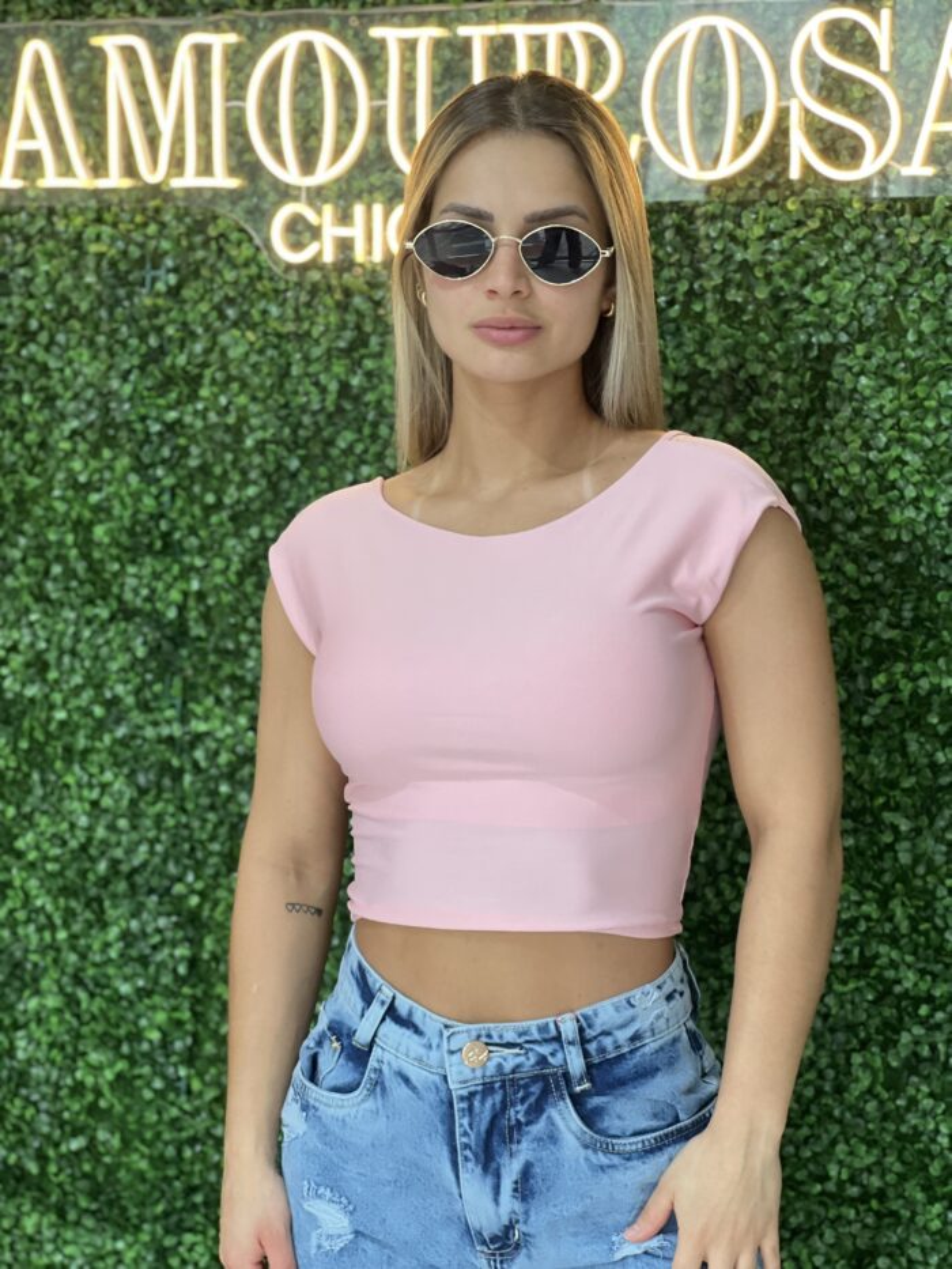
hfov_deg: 19.1
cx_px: 476
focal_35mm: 77
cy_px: 634
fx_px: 2823
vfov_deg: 25.3
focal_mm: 9
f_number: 2.8
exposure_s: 1/120
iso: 160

········

(Problem details): Only the final stretch of the entries above is needed: print exactly the lines from the line containing "focal_35mm: 77" through the last one.

(Reply):
focal_35mm: 77
cy_px: 634
fx_px: 2823
vfov_deg: 25.3
focal_mm: 9
f_number: 2.8
exposure_s: 1/120
iso: 160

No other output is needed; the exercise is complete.